The old folk get excited when they recognise familiar landmarks, the bay where there was a bush fire back in 1972 and the house with the jetty that once belonged to a circus lion tamer. It amuses me that Grandpa can remember all this trivia and yet forget my name. Twice, he has called me Alistair – my father’s name – and for the rest of the time it’s some substitute like boyo or pardner or tama, depending on which accent he’s trying out.
“Are we nearly there?” Melissa asks.
“About two hours, girlie,” says Grandpa.
“Two hours!”
“One and a half,” Grandma says.
“It’s two hours from here, you daft old chook,” Grandpa shouts. “You’ve forgotten!”
“You want a bet? One hour, thirty minutes!”
“Two! You’d forget your head if it wasn’t screwed on, and mark my words, you’d be better off without it. Two hours!”
They’ve started one of their stupid arguments, and it goes on for about five kilometres until it’s time for a toilet stop. Only there aren’t any toilets, just bushes at the side of the road. Melissa is full of Dad’s stories about possums and wild pigs, and she refuses to get out of the car. But she is also full of milkshake and bottles of water, so she has to get out after we’ve all finished. She still won’t go into the trees, so she squats down on the road behind the car where we can’t see her. Too bad another car comes along.
Silly Lissy! She never gets it right. She jumps into the back seat, screaming at us all for laughing, and then she opens her cell phone to text her friends and shut us out. Bet she’s not texting what just happened, though.

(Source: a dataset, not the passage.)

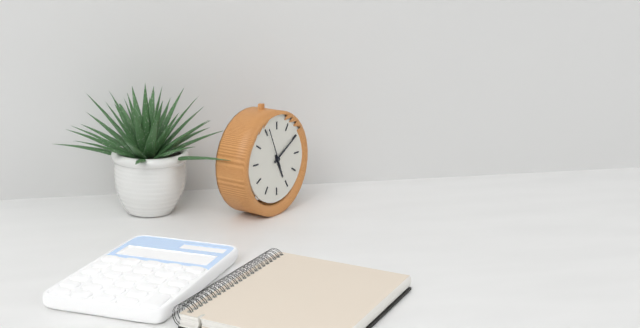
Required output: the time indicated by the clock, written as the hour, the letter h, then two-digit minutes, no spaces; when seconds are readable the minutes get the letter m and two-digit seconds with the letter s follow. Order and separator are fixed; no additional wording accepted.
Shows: 5h10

I have to admit that Dad is right about the road. It gets much narrower and there are fewer houses, an occasional farm but mainly forest with tree ferns and manuka hanging over the edges of the dirt road in front of us. Sometimes, we glimpse the sea through a clearing. Grandpa tells me that the black lines in a bay are a mussel farm, but I don’t see any boats. I get a feeling we’re going nowhere. Well, the nearest thing to nowhere.
The sun shines low on the water and the trees cast long shadows on the road. If I were a poet I could write something about sunset in the Sounds, but I’m William, eleven and a half years old and just plain worried. Do they really expect me to clean a chimney in the dark?
I check my watch. One hour and forty minutes since the argument. We have now taken another turn-off and are on a track that isn’t a road. Grass grows down the middle and ferns brush the car on each side. The ruts reveal how primitive the springs are in these old cars. Whoa! If I didn’t have a seat belt on, I’d flatten my face on the windscreen.
The track takes us down to the edge of a bay that is half in sunlight and half in dark shadow. On the shadowed side there’s a stand of old macrocarpa trees. Grandpa pulls over and stops. Neither he nor Grandma says a word.
“Are we here?” I ask.
I already know it. Inside the circle of trees is a wooden hut with a brick chimney, a verandah, a water tank and a corrugated iron garage. The grass and scrub around them have grown almost as high as the hut’s windows.
This is the famous bach of my father’s childhood.